Para outros colegas, a “financeirização” seria um padrão sistêmico de riqueza. Condicionaria as decisões de gasto dos principais atores econômicos, as políticas econômicas e, assim, as altas e baixas do ciclo de negócios. Dada essa evolução sistêmica, “financeirização” seria tudo no sistema capitalista!

reducionismo é um modo de pensar pelo qual reduz a complexidade, ou seja, os diversos componentes interativos de um sistema, a um conceito básico simplório, considerado essencial para a existência dos fenômenos emergentes. No caso desses adeptos do conceito de “financeirização sistêmica”, ao abarcar tudo, fazem uma simplificação excessiva daquilo exigente de uma reflexão mais profunda com análise, estudo e explicação de seus componentes e suas interconexões.
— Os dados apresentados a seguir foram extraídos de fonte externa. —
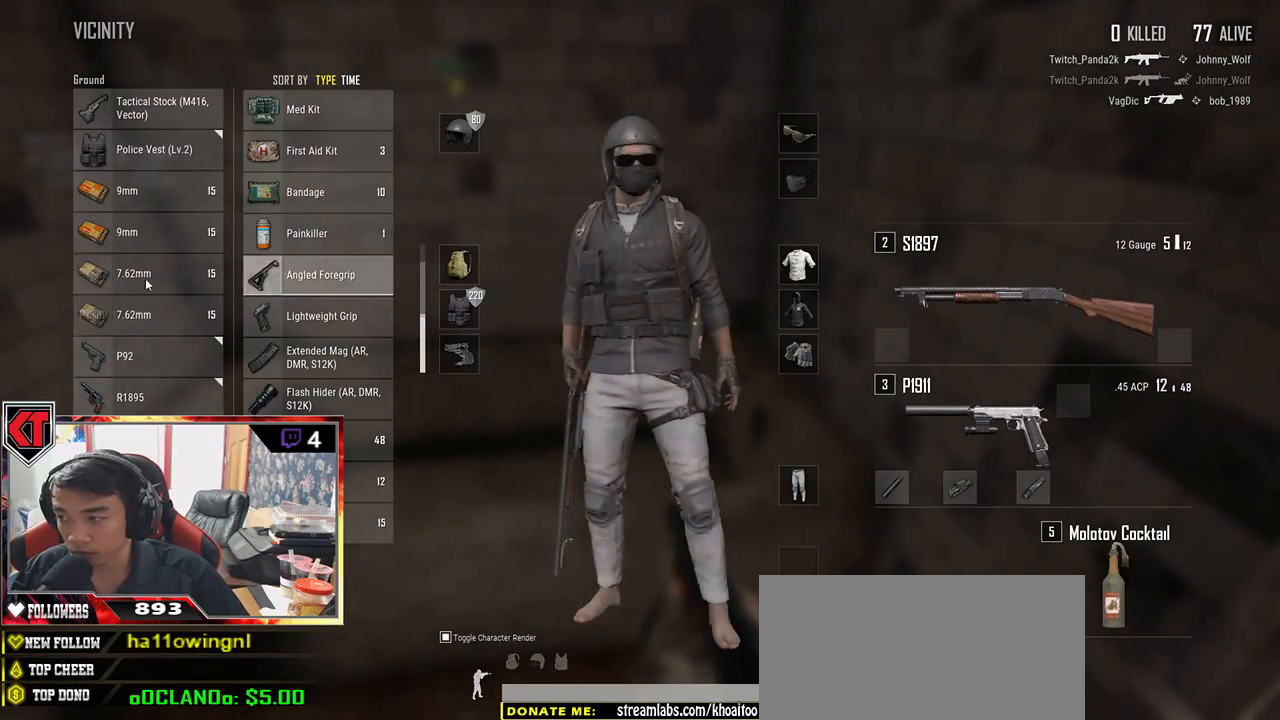
{"keys": [], "mouse": ["left"], "events": [[17, "mouse_left", "down"], [117, "mouse_left", "up"], [467, "mouse_left", "down"]]}
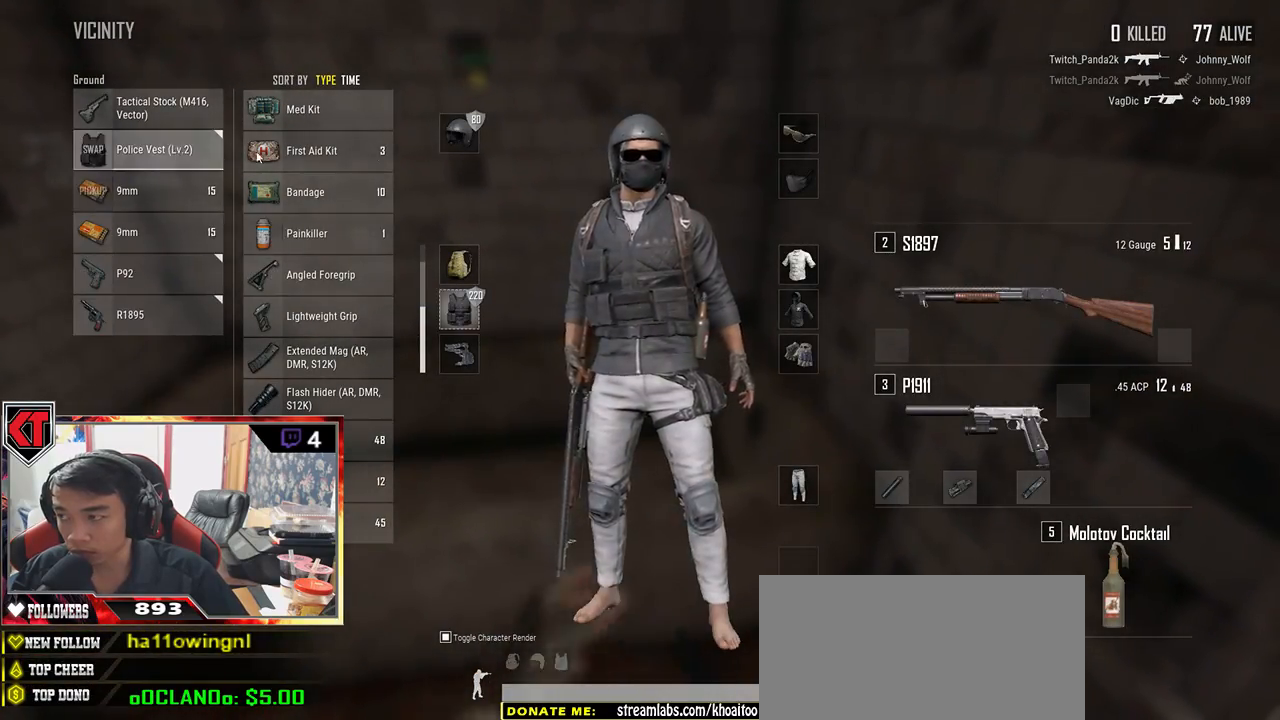
{"keys": ["s"], "mouse": [], "events": [[83, "mouse_left", "up"], [233, "s", "down"], [317, "tab", "down"], [400, "tab", "up"]]}
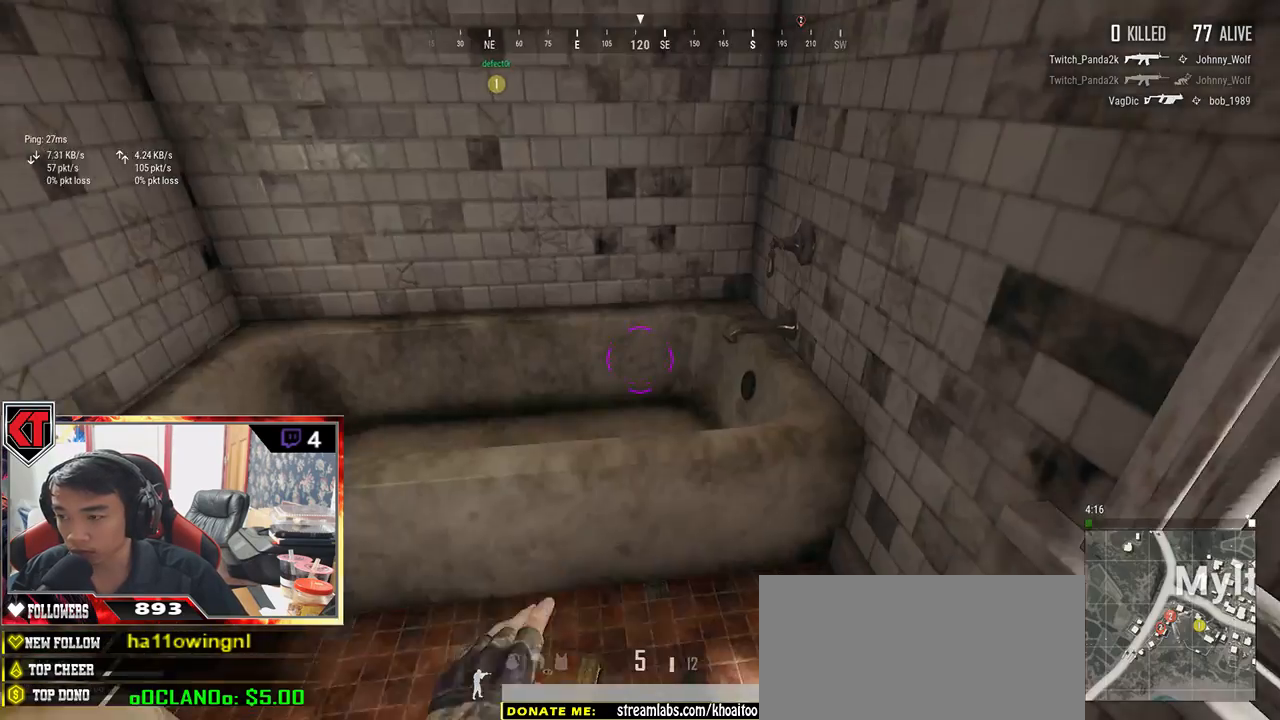
{"keys": ["w"], "mouse": [], "events": [[50, "r", "down"], [167, "a", "down"], [183, "r", "up"], [267, "s", "up"], [417, "w", "down"], [450, "a", "up"]]}
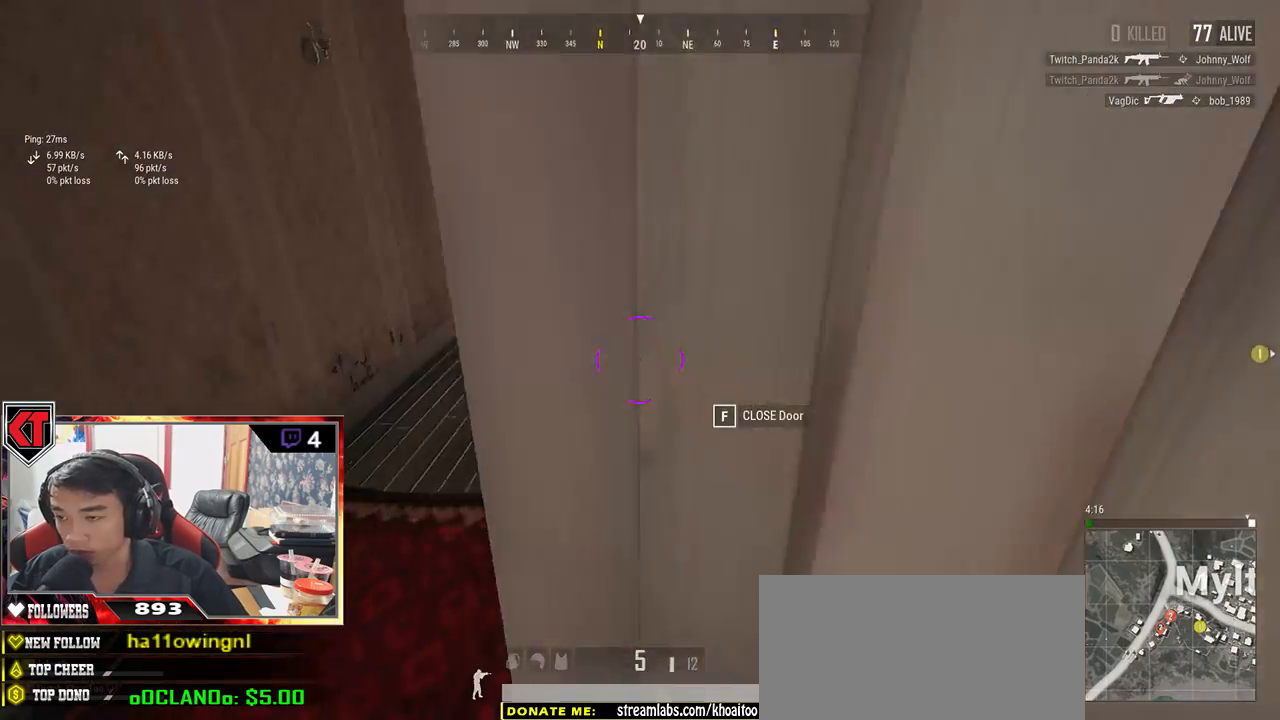
{"keys": ["shift", "w"], "mouse": [], "events": [[117, "shift", "down"]]}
Ativos são as distintas formas de manutenção dos estoques de riqueza. Podem ser materializados ou contabilizados a partir de acumulação por meio de juros compostos ou da “regra de ouro do comércio” (comprar barato e vender caro) de “sobras” dos fluxos de renda, recebida e não gasta. 

Karl Marx definiu o sistema capitalista como o desdobramento do encontro do capital-dinheiro com a força de trabalho, contratada por assalariamento, em dada base tecnológica das forças produtivas. Com as mudanças desde a acumulação primitiva (ou prévia) de capital-dinheiro até a “economia financeirizada contemporânea”, os colegas dizem esta ensejar uma nova definição da riqueza sob forma de ativos financeiros.